Apolipoprotein A1 and heterogeneous nuclear ribonucleoprotein E1 implicated in the regulation of embryo implantation by inhibiting lipid peroxidation

• Published in: Reproductive biomedicine online Vol. 33; no. 5; pp. 635 - 645
• Main Authors: Jia, Jia, Gou, Jinhai, Zhao, Xia, Yi, Tao, Li, Zhengyu
• Format: Journal Article
• Language: English
• Published: Netherlands Elsevier Ltd 01.11.2016
• Subjects: Animals; Apolipoprotein A-I - genetics; Apolipoprotein A-I - physiology; apolipoprotein A1; embryo implantation; Embryo Implantation - genetics; Endometrium - metabolism; Female; Gene Expression Regulation, Developmental; Gene Knockdown Techniques; heterogeneous nuclear ribonucleoprotein E1; Heterogeneous-Nuclear Ribonucleoproteins - genetics; Heterogeneous-Nuclear Ribonucleoproteins - physiology; lipid peroxidation; Lipid Peroxidation - genetics; Male; Malondialdehyde - metabolism; Mice; Mice, Inbred C57BL; Nitric Oxide Synthase Type III - genetics; Nitric Oxide Synthase Type III - metabolism; Obstetrics and Gynecology; Reverse Transcriptase Polymerase Chain Reaction; RNA Interference; Superoxide Dismutase - metabolism; apolipoprotein A1; heterogeneous nuclear ribonucleoprotein E1; lipid peroxidation; embryo implantation
• ISSN: 1472-6483; 1472-6491
• DOI: 10.1016/j.rbmo.2016.07.011

Abstract It is known that apolipoprotein A1 (apoA1) is a stimulator of endothelial nitric oxide synthase (eNOS), and that heterogeneous nuclear ribonucleoprotein E1 (hnRNP-E1)-containing RNP complexes is a key protector of basal stabilization of eNOS mRNA. Recently, we found that apoA1 and hnRNP-E1 were up-regulated during peri-implantation period, and the purpose of this study was to explore the roles of apoA1 and hnRNP-E1 during this period in the mouse.
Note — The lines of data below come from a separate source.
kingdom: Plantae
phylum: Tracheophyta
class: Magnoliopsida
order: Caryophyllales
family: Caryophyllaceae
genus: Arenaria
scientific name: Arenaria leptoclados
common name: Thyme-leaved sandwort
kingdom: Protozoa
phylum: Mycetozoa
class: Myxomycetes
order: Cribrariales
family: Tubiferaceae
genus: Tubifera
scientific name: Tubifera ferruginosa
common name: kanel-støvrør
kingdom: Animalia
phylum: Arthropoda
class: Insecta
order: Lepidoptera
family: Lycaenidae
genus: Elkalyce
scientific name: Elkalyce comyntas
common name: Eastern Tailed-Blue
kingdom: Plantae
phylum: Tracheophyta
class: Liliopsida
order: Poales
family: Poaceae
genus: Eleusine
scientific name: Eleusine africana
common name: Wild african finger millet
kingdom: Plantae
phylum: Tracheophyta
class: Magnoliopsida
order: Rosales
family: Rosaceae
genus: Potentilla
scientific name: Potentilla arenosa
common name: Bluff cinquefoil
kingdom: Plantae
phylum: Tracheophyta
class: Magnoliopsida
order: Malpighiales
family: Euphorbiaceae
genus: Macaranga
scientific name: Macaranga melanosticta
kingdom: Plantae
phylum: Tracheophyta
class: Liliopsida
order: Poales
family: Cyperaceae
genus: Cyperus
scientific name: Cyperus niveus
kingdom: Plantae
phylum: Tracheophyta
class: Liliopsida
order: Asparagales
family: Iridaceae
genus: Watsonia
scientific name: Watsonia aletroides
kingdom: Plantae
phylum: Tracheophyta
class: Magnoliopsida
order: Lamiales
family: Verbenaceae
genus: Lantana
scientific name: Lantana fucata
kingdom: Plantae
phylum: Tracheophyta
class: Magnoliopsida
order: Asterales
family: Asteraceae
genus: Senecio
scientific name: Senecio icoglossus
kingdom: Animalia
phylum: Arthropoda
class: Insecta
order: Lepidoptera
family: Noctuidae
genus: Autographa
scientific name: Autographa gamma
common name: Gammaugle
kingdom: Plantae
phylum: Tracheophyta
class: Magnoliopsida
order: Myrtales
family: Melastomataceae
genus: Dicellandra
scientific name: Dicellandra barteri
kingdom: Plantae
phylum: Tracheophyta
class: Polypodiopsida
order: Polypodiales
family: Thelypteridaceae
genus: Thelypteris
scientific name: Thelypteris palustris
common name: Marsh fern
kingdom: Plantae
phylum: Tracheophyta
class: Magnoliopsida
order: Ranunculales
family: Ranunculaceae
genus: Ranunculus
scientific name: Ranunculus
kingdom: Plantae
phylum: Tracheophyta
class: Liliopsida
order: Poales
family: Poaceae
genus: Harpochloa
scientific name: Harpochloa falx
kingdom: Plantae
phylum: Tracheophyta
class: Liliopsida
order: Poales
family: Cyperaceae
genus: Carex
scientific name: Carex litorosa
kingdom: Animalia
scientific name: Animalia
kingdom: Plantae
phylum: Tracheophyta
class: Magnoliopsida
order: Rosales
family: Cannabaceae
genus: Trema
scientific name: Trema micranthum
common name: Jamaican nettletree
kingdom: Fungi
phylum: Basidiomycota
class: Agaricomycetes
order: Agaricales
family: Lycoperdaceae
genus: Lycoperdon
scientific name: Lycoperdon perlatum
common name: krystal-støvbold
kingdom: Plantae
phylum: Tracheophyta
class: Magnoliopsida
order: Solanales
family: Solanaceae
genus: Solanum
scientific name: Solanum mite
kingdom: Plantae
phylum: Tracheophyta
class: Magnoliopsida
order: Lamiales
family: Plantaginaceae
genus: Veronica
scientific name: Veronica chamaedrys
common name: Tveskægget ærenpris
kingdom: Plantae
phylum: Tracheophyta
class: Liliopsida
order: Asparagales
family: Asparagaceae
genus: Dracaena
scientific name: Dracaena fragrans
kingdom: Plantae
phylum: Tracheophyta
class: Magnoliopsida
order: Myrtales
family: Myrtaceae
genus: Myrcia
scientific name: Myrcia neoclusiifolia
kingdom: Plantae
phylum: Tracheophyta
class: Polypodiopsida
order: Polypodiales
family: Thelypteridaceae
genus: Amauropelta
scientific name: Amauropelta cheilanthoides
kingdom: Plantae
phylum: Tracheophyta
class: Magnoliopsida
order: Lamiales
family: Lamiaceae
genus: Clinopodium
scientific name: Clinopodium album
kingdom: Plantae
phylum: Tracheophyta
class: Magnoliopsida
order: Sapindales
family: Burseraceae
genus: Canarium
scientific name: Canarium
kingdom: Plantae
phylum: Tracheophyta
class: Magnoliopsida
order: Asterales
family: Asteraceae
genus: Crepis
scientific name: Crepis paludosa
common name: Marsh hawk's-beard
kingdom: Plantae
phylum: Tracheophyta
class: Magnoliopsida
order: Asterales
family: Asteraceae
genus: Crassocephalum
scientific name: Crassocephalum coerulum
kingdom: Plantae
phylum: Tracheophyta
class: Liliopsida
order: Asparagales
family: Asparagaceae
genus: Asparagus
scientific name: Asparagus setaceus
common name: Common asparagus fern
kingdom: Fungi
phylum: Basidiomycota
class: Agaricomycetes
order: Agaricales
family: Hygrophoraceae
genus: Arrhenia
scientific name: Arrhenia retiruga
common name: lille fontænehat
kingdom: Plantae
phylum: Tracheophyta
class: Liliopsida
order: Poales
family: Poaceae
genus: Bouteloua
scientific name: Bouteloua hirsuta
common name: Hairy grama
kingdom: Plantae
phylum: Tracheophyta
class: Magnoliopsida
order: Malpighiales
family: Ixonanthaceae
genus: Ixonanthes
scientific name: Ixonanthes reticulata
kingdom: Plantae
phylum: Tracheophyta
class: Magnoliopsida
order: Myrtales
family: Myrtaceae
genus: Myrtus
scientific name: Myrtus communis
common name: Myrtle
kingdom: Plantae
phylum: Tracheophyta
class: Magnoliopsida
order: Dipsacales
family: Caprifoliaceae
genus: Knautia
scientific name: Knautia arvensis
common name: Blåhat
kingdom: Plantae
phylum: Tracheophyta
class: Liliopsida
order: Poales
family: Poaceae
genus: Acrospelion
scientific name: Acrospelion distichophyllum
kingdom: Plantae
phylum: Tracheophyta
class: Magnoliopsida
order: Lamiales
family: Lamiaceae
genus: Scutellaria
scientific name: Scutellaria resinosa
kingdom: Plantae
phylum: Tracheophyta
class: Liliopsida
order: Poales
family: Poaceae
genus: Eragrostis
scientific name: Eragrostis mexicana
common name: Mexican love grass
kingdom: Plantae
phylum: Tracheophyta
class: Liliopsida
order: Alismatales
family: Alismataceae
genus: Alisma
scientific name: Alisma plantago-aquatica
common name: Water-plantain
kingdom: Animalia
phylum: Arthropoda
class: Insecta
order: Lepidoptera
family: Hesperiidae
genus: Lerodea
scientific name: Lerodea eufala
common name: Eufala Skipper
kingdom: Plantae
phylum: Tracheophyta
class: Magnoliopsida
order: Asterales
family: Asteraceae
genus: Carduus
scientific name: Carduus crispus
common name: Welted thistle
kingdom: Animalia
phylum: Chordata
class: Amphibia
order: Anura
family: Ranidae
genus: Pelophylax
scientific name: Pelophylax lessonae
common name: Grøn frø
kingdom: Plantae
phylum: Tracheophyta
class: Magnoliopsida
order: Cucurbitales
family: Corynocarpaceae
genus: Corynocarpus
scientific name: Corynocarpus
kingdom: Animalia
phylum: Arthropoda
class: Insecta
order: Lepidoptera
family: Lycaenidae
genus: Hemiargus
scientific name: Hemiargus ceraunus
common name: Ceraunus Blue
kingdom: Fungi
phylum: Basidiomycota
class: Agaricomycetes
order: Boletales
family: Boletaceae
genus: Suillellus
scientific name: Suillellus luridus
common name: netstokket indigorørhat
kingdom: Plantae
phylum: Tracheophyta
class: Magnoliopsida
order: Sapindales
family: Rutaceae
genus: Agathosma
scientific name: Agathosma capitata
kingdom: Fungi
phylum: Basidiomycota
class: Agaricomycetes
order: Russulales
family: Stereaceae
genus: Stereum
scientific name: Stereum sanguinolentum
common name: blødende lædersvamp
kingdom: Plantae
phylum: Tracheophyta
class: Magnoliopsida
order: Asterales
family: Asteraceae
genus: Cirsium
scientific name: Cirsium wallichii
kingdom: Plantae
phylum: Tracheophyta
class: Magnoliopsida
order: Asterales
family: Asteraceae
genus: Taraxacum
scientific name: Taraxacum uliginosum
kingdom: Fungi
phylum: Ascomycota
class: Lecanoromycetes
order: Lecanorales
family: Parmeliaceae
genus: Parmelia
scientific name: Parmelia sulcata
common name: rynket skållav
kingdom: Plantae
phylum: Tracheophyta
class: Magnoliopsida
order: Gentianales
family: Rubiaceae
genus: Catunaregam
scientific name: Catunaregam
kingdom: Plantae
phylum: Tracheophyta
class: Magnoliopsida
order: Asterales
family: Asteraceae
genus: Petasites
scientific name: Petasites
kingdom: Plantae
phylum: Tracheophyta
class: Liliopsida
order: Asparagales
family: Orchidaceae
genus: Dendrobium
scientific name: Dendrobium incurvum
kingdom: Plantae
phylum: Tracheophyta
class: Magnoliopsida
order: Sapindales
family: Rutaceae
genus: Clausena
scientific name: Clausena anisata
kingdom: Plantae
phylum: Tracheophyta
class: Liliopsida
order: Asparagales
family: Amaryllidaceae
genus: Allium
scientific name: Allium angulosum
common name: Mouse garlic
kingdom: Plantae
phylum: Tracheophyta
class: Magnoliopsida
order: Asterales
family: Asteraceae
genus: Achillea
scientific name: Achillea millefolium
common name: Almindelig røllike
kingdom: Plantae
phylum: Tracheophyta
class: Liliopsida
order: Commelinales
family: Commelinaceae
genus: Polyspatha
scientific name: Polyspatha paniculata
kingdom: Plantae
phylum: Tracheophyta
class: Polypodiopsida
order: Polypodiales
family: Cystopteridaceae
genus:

It was found that the up-regulation of apoA1 and hnRNP-E1 were dependent on the presence and status of blastocysts, on endometrial decidualization and on the progesterone and 17β-oestradiol status. Knockdown of apoA1 or hnRNP-E1 both resulted in reduced numbers of embryo implantations and neonates ( P < 0.01), and lipid peroxidation was found to be involved. On pregnancy day 5 eNOS expression and superoxidase dismutase (SOD) quantity were increased, and malondialdehyde (MDA) quantity was decreased at implantation sites. The knockdown of either apoA1 or hnRNP-E1 led to down-regulation of eNOS ( P < 0.01) and to an increase in the quantity of MDA ( P < 0.05), and a decrease in the amount of SOD ( P < 0.01). These findings suggest that apoA1 and hnRNP-E1 may play roles in embryo implantation by inhibiting lipid peroxidation.